> **Task description**
Rewrite the lines of every item below, swapping each "Phương thức" for "Hình thức" and leaving everything else unchanged.

> **Supplied data**
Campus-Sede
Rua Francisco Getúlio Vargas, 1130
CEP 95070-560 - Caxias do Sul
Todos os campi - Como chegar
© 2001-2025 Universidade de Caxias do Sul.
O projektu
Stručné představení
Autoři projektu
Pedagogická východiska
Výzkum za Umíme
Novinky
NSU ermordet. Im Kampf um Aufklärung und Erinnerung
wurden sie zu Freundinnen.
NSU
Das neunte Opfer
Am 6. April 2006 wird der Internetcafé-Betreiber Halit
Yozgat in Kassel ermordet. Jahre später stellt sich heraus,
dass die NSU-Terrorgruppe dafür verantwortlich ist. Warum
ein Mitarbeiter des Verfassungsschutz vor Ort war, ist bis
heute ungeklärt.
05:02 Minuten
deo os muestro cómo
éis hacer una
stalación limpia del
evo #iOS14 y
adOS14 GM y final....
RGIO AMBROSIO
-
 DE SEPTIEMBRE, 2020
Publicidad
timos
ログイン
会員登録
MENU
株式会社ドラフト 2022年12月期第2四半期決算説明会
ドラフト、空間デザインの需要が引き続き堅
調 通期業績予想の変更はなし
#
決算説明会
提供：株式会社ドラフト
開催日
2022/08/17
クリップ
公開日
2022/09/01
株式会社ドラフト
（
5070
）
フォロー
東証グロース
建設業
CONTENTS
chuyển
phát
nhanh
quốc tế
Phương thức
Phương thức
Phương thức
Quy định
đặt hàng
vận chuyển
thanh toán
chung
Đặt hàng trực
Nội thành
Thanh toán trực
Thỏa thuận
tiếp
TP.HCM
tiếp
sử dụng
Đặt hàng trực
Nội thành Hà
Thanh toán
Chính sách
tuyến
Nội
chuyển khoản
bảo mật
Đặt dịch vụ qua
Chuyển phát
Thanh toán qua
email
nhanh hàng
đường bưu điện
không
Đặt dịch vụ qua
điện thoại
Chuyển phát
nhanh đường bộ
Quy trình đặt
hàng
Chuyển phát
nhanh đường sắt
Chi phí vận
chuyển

> **Output below**
Campus-Sede
Rua Francisco Getúlio Vargas, 1130
CEP 95070-560 - Caxias do Sul
Todos os campi - Como chegar
© 2001-2025 Universidade de Caxias do Sul.
O projektu
Stručné představení
Autoři projektu
Pedagogická východiska
Výzkum za Umíme
Novinky
NSU ermordet. Im Kampf um Aufklärung und Erinnerung
wurden sie zu Freundinnen.
NSU
Das neunte Opfer
Am 6. April 2006 wird der Internetcafé-Betreiber Halit
Yozgat in Kassel ermordet. Jahre später stellt sich heraus,
dass die NSU-Terrorgruppe dafür verantwortlich ist. Warum
ein Mitarbeiter des Verfassungsschutz vor Ort war, ist bis
heute ungeklärt.
05:02 Minuten
deo os muestro cómo
éis hacer una
stalación limpia del
evo #iOS14 y
adOS14 GM y final....
RGIO AMBROSIO
-
 DE SEPTIEMBRE, 2020
Publicidad
timos
ログイン
会員登録
MENU
株式会社ドラフト 2022年12月期第2四半期決算説明会
ドラフト、空間デザインの需要が引き続き堅
調 通期業績予想の変更はなし
#
決算説明会
提供：株式会社ドラフト
開催日
2022/08/17
クリップ
公開日
2022/09/01
株式会社ドラフト
（
5070
）
フォロー
東証グロース
建設業
CONTENTS
chuyển
phát
nhanh
quốc tế
Hình thức
Hình thức
Hình thức
Quy định
đặt hàng
vận chuyển
thanh toán
chung
Đặt hàng trực
Nội thành
Thanh toán trực
Thỏa thuận
tiếp
TP.HCM
tiếp
sử dụng
Đặt hàng trực
Nội thành Hà
Thanh toán
Chính sách
tuyến
Nội
chuyển khoản
bảo mật
Đặt dịch vụ qua
Chuyển phát
Thanh toán qua
email
nhanh hàng
đường bưu điện
không
Đặt dịch vụ qua
điện thoại
Chuyển phát
nhanh đường bộ
Quy trình đặt
hàng
Chuyển phát
nhanh đường sắt
Chi phí vận
chuyển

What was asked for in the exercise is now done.